Steel pipelines, the backbone of natural gas transportation, face a significant challenge: internal corrosion. Internal corrosion is caused by gas impurities such as CO₂, moisture, and H₂S, leading to material degradation. To combat this, the National Energy Technology Laboratory (NETL) developed a novel hydrophobic coating to reduce surface hydrophobicity and enhance the corrosion resistance of steel. NETL’s approach uses multi-layer hydrophobic coatings, a novel and promising coating that could potentially revolutionize the industry's approach to internal corrosion mitigation.
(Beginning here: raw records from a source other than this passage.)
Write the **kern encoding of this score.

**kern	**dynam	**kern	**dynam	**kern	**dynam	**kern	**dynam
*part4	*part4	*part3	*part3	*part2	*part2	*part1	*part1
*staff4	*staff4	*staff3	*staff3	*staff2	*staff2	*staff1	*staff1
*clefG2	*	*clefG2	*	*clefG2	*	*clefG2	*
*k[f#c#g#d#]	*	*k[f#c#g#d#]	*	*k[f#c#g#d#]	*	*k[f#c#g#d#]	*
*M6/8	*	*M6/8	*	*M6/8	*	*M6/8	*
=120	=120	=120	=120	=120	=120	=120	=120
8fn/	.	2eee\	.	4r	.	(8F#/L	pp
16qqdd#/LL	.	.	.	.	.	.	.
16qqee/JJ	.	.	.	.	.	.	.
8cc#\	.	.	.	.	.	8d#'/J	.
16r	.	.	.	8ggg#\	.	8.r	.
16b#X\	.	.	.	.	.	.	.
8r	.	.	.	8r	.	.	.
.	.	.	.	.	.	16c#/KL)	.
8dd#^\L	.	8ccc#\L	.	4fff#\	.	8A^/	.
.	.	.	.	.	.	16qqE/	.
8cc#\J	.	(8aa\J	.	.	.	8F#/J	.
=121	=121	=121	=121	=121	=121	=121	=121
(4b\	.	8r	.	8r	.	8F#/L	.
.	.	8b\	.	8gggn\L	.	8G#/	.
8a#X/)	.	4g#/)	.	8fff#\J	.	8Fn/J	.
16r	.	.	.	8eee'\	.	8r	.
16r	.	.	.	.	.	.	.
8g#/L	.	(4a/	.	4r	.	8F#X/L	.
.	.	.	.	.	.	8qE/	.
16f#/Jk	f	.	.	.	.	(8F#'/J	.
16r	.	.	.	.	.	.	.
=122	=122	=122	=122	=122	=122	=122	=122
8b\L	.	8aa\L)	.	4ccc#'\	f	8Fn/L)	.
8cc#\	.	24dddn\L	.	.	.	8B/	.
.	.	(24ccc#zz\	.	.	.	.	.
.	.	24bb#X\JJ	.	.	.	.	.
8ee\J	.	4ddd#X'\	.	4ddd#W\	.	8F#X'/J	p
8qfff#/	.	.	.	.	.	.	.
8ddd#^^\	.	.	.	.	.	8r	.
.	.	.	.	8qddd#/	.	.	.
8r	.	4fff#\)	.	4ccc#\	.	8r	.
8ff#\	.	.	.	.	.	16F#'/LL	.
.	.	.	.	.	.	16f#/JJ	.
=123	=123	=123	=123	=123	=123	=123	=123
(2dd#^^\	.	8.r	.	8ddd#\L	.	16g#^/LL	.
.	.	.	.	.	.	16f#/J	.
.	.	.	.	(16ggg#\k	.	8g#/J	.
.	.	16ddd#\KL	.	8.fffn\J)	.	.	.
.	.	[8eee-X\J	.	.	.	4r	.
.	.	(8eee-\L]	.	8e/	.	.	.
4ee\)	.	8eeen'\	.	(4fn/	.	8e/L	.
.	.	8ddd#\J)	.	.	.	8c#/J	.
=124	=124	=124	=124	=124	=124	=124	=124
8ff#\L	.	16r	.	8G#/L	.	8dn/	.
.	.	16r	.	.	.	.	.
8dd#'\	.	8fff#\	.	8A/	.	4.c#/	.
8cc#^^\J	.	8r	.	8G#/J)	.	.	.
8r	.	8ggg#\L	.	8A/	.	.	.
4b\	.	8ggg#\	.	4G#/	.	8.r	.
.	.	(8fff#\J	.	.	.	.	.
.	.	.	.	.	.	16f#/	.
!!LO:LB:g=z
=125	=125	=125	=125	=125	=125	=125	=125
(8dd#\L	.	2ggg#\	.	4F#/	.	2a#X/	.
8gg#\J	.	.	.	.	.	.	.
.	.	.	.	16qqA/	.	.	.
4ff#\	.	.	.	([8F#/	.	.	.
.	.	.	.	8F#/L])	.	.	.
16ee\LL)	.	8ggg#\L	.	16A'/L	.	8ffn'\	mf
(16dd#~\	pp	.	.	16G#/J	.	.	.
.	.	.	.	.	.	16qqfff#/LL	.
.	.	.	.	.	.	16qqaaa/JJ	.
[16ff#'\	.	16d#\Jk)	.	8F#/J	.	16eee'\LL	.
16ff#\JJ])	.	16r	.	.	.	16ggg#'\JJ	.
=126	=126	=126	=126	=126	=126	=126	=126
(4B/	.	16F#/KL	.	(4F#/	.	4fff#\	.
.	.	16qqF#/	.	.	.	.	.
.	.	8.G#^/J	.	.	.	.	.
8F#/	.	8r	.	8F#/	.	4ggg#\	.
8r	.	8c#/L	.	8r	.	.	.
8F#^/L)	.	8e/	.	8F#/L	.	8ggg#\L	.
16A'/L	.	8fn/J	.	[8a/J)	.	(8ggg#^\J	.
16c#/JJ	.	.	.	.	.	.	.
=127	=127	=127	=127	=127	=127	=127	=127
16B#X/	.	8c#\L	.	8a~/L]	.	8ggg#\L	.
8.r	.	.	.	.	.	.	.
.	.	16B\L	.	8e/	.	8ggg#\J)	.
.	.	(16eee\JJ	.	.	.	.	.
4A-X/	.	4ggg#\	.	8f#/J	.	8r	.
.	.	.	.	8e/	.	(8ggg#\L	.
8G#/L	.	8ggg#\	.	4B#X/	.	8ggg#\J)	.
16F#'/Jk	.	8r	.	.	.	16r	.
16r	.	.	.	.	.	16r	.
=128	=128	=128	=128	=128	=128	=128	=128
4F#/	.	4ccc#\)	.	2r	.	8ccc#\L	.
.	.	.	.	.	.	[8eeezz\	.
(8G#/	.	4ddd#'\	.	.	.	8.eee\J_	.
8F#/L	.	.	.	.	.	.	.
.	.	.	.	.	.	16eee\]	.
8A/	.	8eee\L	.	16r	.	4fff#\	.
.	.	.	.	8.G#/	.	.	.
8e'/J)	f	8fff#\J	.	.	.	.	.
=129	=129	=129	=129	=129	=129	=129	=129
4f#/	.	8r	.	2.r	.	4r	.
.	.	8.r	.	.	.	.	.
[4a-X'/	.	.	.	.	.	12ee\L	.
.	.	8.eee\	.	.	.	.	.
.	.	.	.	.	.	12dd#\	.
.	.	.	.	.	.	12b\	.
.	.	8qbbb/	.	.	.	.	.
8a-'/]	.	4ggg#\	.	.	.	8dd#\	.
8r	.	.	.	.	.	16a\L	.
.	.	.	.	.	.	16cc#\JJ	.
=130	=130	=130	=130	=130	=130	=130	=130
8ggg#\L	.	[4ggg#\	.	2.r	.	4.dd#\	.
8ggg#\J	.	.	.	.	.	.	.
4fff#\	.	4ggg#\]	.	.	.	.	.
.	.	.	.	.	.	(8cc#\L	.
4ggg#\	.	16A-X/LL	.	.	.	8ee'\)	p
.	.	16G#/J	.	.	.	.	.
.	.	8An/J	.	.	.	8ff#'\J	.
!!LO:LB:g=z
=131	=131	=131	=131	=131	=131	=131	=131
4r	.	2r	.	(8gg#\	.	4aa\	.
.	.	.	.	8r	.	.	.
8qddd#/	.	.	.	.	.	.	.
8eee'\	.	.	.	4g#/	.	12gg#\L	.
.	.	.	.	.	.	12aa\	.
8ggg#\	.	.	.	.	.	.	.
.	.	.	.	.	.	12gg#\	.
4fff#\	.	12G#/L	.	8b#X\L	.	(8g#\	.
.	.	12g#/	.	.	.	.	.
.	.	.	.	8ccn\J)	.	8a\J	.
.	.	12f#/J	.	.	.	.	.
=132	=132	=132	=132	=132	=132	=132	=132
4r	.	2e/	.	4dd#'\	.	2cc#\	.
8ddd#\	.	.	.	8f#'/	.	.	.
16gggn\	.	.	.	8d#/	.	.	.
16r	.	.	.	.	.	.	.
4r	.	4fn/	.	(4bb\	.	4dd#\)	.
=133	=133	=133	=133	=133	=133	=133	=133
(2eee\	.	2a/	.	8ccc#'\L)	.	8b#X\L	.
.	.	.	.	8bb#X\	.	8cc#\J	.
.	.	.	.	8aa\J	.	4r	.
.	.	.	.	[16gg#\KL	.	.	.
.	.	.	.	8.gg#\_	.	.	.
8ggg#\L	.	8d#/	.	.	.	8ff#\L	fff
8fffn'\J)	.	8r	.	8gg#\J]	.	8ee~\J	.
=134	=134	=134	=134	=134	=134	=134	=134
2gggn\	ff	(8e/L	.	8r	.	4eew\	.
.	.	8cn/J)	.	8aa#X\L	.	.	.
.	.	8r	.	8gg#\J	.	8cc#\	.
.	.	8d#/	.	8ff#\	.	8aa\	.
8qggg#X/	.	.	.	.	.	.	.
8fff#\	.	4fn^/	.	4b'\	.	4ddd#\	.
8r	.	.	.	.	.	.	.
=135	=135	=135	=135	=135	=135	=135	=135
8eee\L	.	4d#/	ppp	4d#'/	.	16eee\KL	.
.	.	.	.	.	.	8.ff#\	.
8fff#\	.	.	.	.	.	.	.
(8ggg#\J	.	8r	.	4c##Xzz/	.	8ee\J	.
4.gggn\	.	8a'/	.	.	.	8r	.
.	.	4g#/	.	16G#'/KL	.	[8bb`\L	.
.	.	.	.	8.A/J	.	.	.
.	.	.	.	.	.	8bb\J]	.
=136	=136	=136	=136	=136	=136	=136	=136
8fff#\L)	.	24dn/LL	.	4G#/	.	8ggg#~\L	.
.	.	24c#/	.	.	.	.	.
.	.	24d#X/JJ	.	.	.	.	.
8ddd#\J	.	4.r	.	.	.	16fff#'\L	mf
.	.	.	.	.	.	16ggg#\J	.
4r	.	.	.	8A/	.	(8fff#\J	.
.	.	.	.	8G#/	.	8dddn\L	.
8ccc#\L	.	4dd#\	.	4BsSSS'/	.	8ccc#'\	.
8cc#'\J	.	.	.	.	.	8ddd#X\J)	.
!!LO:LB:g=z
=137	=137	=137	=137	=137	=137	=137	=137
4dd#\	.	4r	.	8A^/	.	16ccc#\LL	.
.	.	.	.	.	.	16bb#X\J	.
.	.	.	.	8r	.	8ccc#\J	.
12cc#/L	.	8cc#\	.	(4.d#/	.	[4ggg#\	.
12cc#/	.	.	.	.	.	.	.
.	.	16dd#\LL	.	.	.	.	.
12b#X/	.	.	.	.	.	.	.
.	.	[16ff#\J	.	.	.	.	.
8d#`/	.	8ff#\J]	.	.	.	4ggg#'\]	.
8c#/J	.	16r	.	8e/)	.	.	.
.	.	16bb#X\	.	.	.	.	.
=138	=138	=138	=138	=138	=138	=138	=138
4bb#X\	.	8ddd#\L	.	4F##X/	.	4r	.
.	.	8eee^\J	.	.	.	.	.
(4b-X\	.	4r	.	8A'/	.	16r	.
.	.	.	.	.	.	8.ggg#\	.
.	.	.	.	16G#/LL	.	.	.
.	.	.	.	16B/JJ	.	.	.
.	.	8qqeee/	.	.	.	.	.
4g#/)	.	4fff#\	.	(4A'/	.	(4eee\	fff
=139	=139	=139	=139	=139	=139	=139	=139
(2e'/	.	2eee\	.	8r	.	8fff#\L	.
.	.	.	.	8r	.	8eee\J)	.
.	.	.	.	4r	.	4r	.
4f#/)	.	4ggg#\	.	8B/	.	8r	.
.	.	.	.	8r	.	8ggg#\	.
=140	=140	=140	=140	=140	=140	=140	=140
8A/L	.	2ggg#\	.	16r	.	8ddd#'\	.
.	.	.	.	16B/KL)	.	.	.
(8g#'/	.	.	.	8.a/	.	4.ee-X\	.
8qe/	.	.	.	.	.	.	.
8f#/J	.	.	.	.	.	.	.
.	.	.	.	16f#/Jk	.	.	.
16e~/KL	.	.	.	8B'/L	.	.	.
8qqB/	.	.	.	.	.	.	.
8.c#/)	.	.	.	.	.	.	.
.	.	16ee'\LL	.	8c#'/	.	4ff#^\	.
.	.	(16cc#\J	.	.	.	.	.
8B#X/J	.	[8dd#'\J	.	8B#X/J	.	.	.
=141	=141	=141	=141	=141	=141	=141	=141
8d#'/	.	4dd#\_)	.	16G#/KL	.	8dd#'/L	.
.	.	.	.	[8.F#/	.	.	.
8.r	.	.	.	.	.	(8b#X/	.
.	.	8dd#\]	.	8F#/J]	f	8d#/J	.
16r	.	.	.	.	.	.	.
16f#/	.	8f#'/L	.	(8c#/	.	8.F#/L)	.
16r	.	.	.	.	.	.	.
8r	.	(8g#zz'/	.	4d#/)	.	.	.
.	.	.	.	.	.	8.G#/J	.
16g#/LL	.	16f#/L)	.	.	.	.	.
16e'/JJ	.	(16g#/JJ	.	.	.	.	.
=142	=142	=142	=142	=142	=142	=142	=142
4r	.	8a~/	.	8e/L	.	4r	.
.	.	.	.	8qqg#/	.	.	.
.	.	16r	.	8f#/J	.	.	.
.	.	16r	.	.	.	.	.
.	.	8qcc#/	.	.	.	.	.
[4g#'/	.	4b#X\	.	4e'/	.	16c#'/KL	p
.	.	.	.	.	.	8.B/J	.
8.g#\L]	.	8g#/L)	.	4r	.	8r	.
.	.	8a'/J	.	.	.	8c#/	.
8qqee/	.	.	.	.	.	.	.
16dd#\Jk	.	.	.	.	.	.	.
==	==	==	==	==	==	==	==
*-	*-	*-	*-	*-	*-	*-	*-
This work aims to investigate the corrosion performance of the hydrophobic coating and determine the water uptake. Electrochemical corrosion experiments were carried out on bare X65 carbon steel without and with coating in 3.5 wt.% NaCl saturated with CO₂ at 20 °C to follow the water uptake as a function of exposure time. Linear polarization resistance (LPR) was used to determine the corrosion rate for carbon steel immersed in a NaCl electrolyte saturated with CO₂. Electrochemical impedance spectroscopy (EIS) of uncoated and coated bare carbon steel was investigated. The analyses of impedance models and water uptake behaviors of hydrophobic coatings were studied for 200 hours during the corrosion process. The water uptake was estimated using the Brasher and Kingsbury relation. The corrosion of the base metal without coating (3.8 mm/y) was compared to coated carbon steel (0.02 mm/y). The results showed that the superhydrophobic coating that was developed used innovative nano-based materials to act as protection layers on the surface of metallic parts against mechanical aggressors, corrosion, and fouling agents. These coatings have proven to be ideal candidates to protect steel pipelines.